Diese Anfrage beantworte ich nach den mir vorliegenden Informationen wie folgt:
Zu Frage 1:
Diese Frage war nicht Grund des Einschreitens der Polizei. Es wurde seitens der Anforderer nicht angegeben, dass die Person die Rechnung nicht bezahlen könne.

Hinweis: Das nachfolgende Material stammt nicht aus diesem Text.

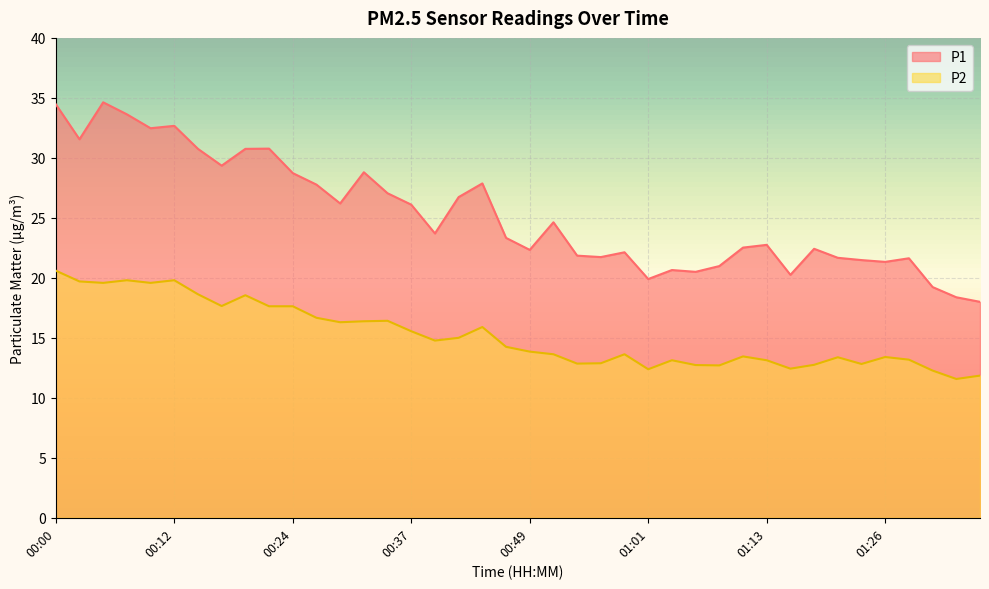

At which category is the sum across all series the highest?

00:00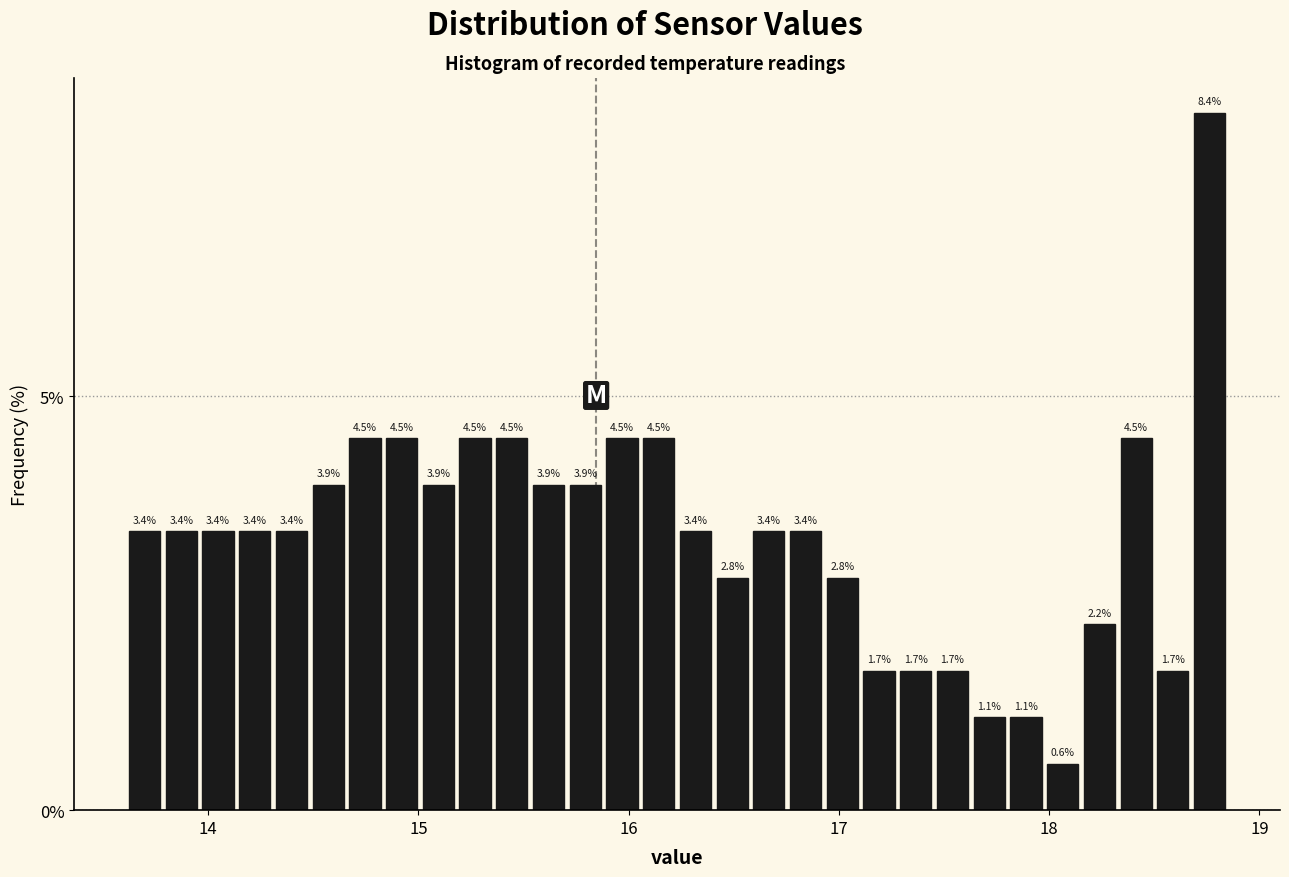

Read against the x-axis, roughly where is the centre of the tallest bar?

18.8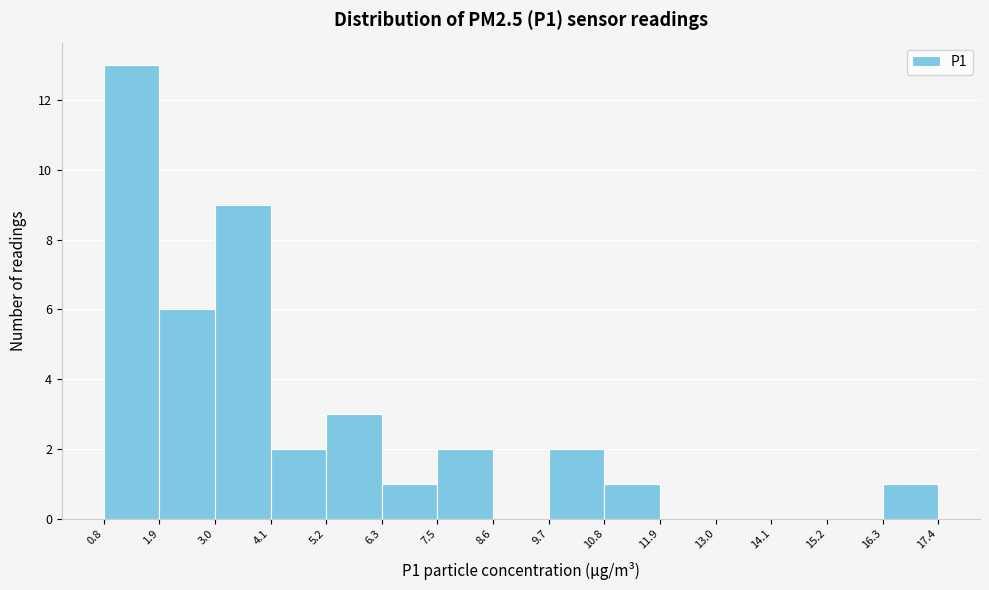

What is the height of the bar covering 7.5 to 8.6 on the x-axis? The values are not printed on the chart, so give them approximately, as read against the axis.

2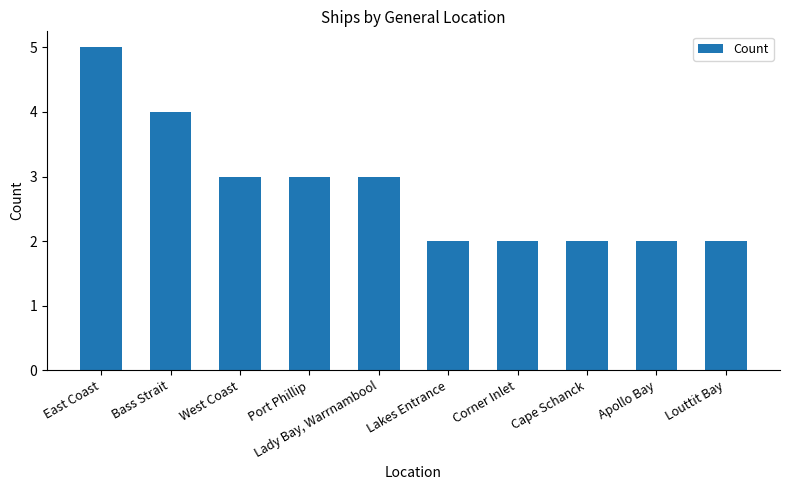

How many values are between 2 and 3?

8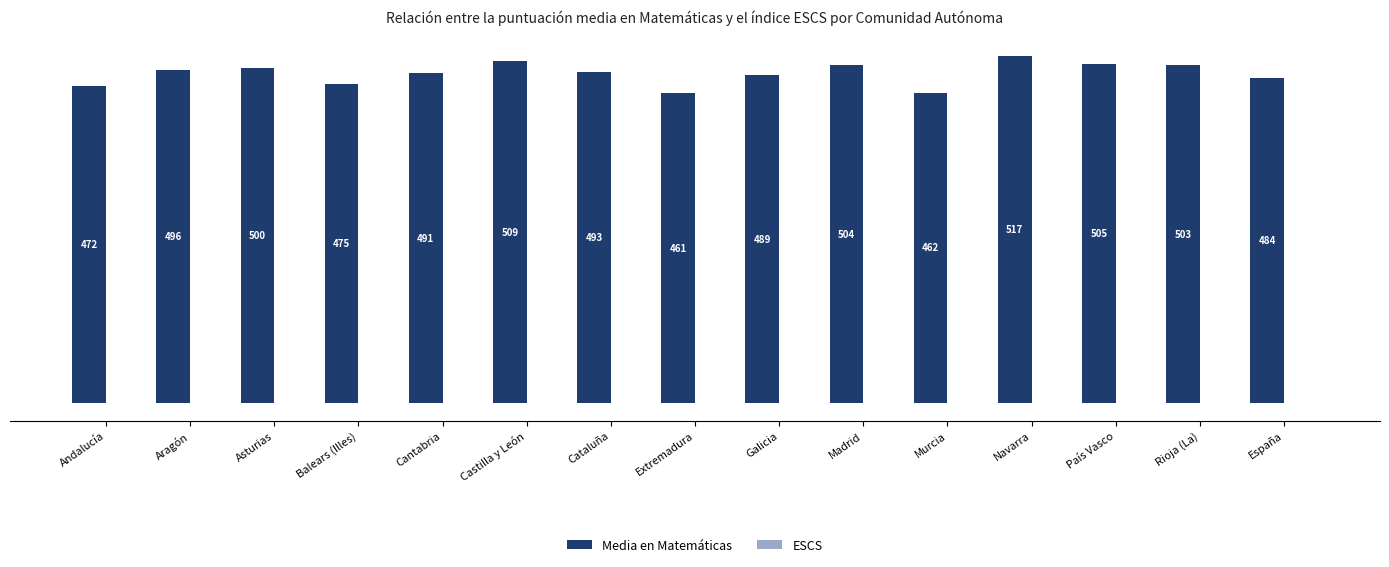

At which label does Media en Matemáticas first exceed 492?

Aragón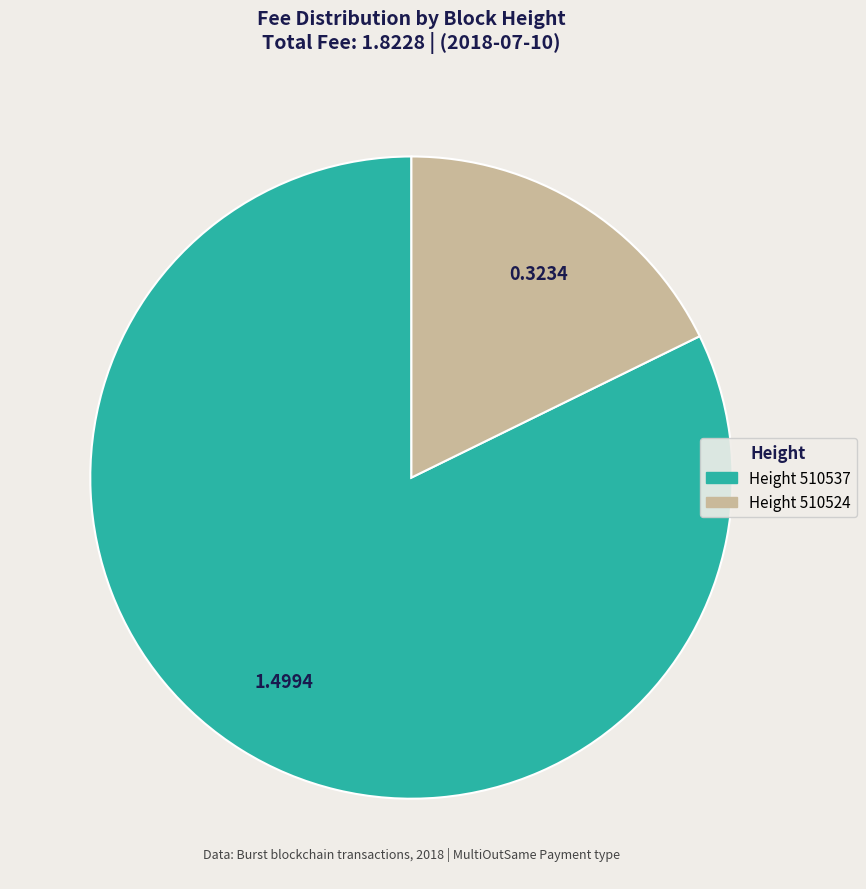

Does any single category account for the majority?

Yes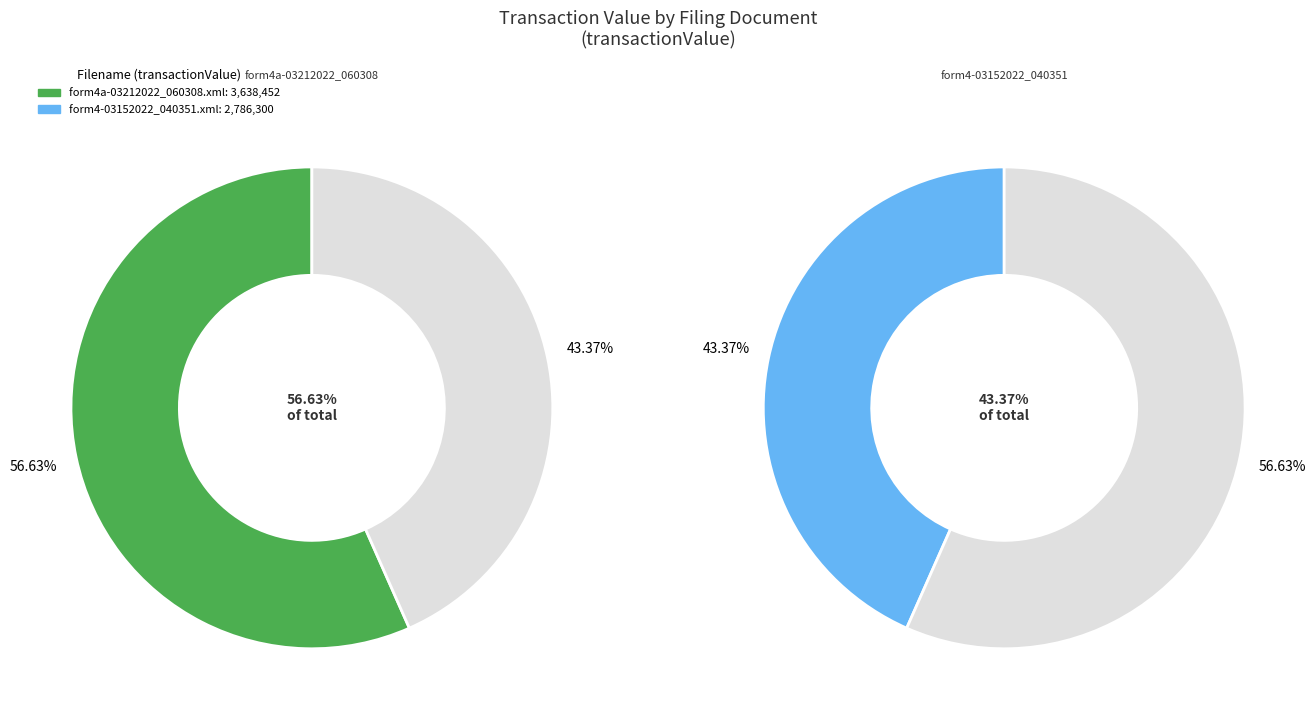

Rank the categories by value from lowest to highest.

form4-03152022_040351.xml, form4a-03212022_060308.xml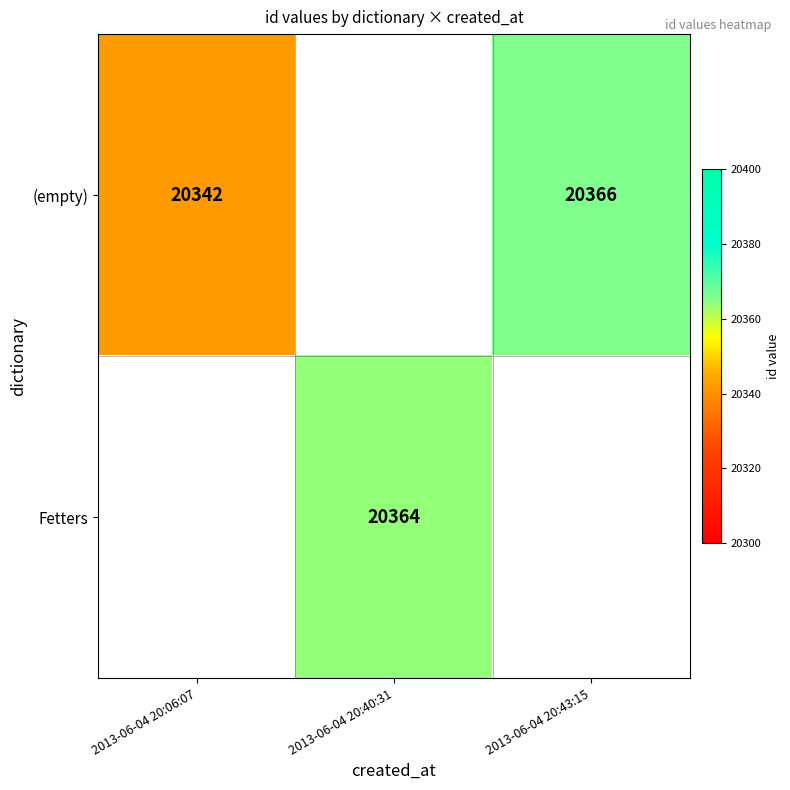

The value of Fetters at 2013-06-04 20:40:31 is 20364. True or false?

True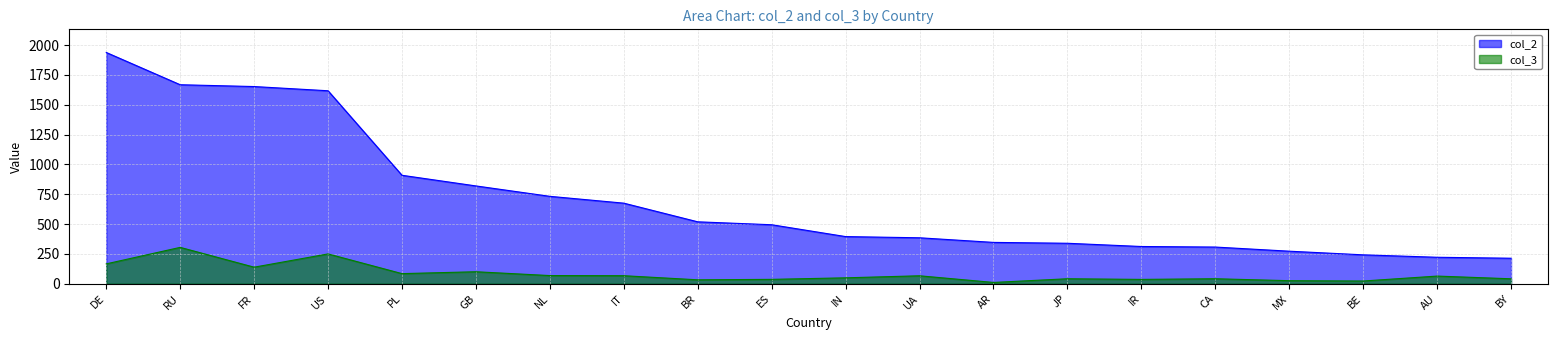

At which category does col_3 reach its first local peak?

RU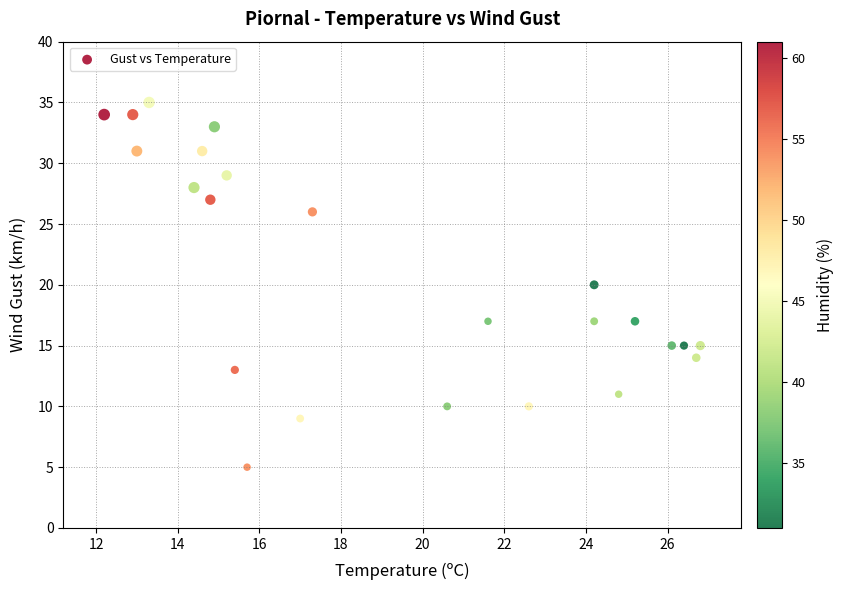

What is the range of Y values (max minus min)?

30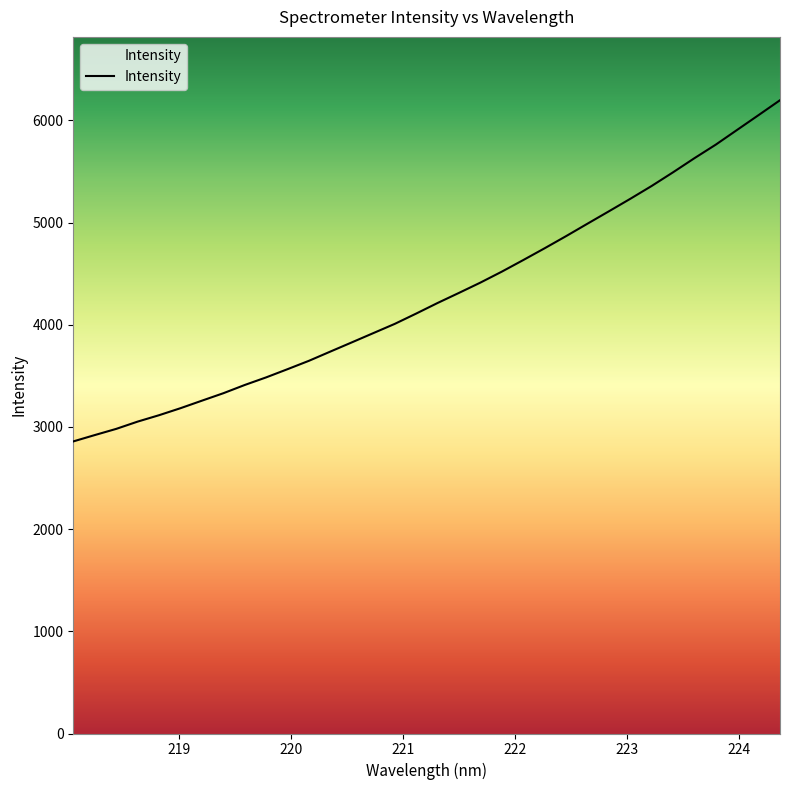

What is the maximum value shown in the chart?

6198.2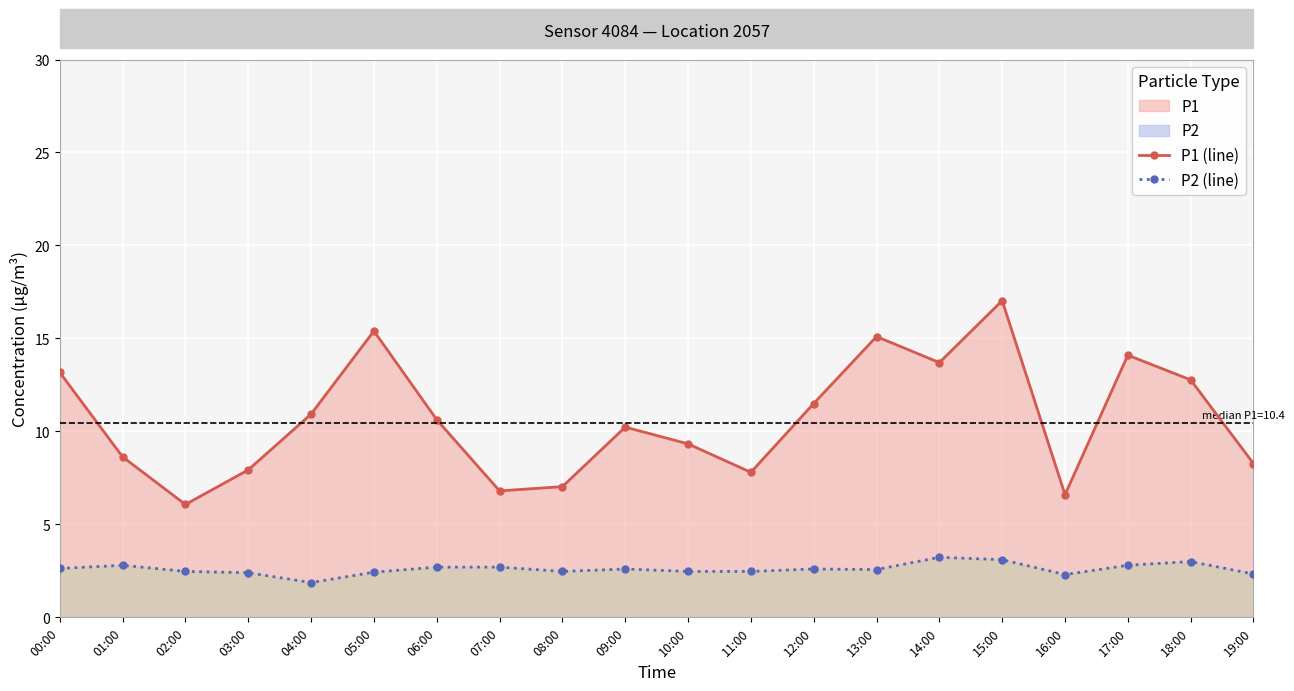

Reading left to right, extract all data points from this chart.

P1 (line): 13.2	8.6	6.1	7.9	10.9	15.4	10.6	6.8	7.0	10.2	9.3	7.8	11.5	15.1	13.7	17.0	6.6	14.1	12.8	8.3
P2 (line): 2.6	2.8	2.5	2.4	1.9	2.4	2.7	2.7	2.5	2.6	2.5	2.5	2.6	2.6	3.2	3.1	2.3	2.8	3.0	2.3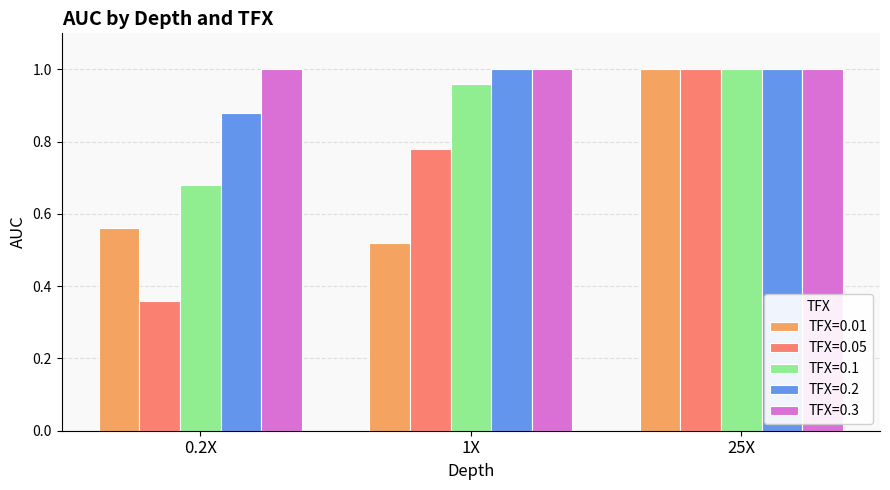

Which category has the lowest value across all series?

0.2X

Zu den Fragen 2, 4, 8 und 9:
Es konnte nicht nachgewiesen werden, dass die € 60,- von einer strafbaren Handlung herrühren. Der Beschuldigte gab an, dass nur die E-Card und die Bankomatkarte in der Geldbörse waren, als er sie gefunden hatte. Das Opfer gab an, dass zum Zeitpunkt des Diebstahls etwa 10 bis 30 Euro in der Geldbörse waren, weiters fehlten der Führerschein und die Kreditkarte. Es war somit nicht auszuschließen, dass die Angaben des Beschuldigten stimmten und der ursprüngliche Täter die Dokumente und das Geld aus der Geldbörse genommen hat.
Zu Frage 3:
Ja.
Zu Frage 5:
Der Beschuldigte wurde festgenommen.
Zu Frage 6:
Ja, aber erst nachdem ihn die Polizei über den Sachverhalt informiert hatte.
Zu Frage 7:
€ 992.-
Zu Frage 10:
Entsprechende Statistiken werden nicht geführt.
Zu den Fragen 11 und 12:
Die Beantwortung dieser Fragen ist aus Gründen der Amtsverschwiegenheit und unter Zugrundelegung datenschutzrechtlicher Erwägungen nicht zulässig.